While Microsoft is releasing the beta version of its Windows Server 2003 for 64-bit Extended Systems, it is not expected to have a final release before
the first half of 2004.
The beta comes on the heels of confirmation from Microsoft Chairman Bill Gates about the timetable for releasing the next version of Windows, code-named Longhorn. Speaking at the TechNet/MSDN seminar in the Hague, Gates reportedly said there is no official release date for Longhorn. He said it may be 2005 or 2006 before the next version of the company’s OS will arrive in the market.
Microsoft’s 2005 release date for its next version of Windows has been a point of contention and discussion among company watchers and Microsoft insiders alike.
As previously reported by internetnews.com, Joe Wilcox, Microsoft analyst for Jupiter Research (owned by the parent company of this site), noted in August that Microsoft’s efforts to align all of its products with the Longhorn operating system — and its new Windows Future Storage (WinFS) file system –would force it to push public release of the OS back to 2006.
Wilcox noted that he believes Longhorn — once slated for 2004 release, and then pushed back to early 2005 — won’t ship until 2006, when supporting Microsoft applications start reaching the market.
One of the major reasons for the delay? The WinFS file system.
“It’s a brand new file system. You change the file system, you create the potential to break [existing] applications. This isn’t just a different file system, it’s a radically different file system. Microsoft will probably have a very protracted process on the development side to give developers a long time to prepare. Once people begin to move to Longhorn, basically they have to replace all of their applications. I’m sure Microsoft will supply some backward compatibility mechanism, but running the old ‘soft will not be as good as running the new ‘soft.”
In a related development, Sun Microsystems
on Tuesday said it will offer its Solaris operating system for AMD’s Opteron 64-bit platform. RedHat has already said it is backing the release of AMD’s 64-bit version for Linux. NetBSD, OpenBSD and FreeBSD have also said they will offer AMD 64-bit support.
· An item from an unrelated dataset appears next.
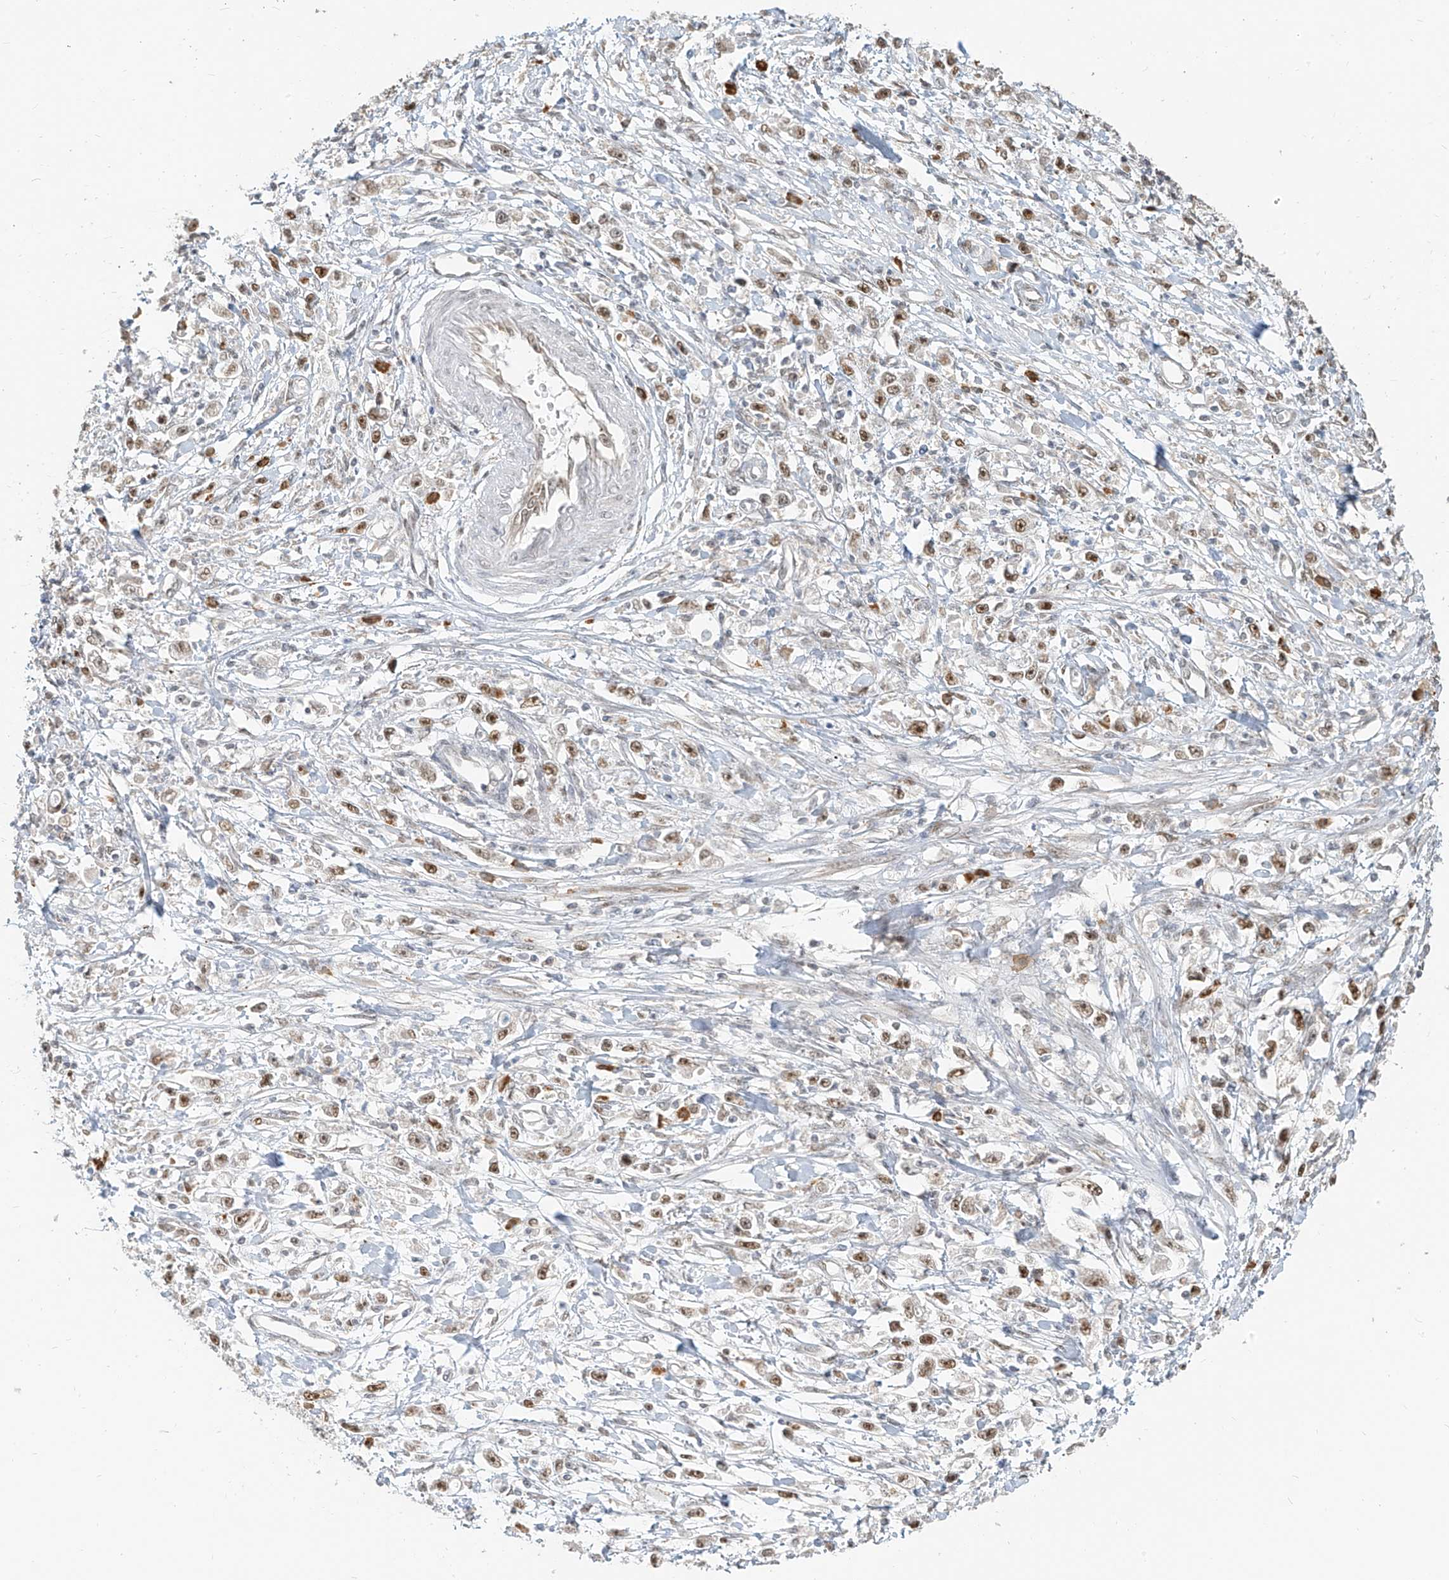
{"staining": {"intensity": "moderate", "quantity": ">75%", "location": "nuclear"}, "tissue": "stomach cancer", "cell_type": "Tumor cells", "image_type": "cancer", "snomed": [{"axis": "morphology", "description": "Adenocarcinoma, NOS"}, {"axis": "topography", "description": "Stomach"}], "caption": "High-power microscopy captured an IHC histopathology image of adenocarcinoma (stomach), revealing moderate nuclear staining in about >75% of tumor cells.", "gene": "ZMYM2", "patient": {"sex": "female", "age": 59}}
A recent research study commissioned by AMD and conducted by Gartner Custom Research claims that as enterprises migrate to 64-bit computing it will be
essential to have support for both 32-bit and 64-bit applications as
companies migrate their technology.
The respondents of the Gartner research said the main benefit of 64-bit
computing is increased performance because of access to more memory. Those
surveyed also said that enabling faster queries, processing for large
database applications and facilitating quicker financial transactions would be other benefits of the migration to 64-bit computing.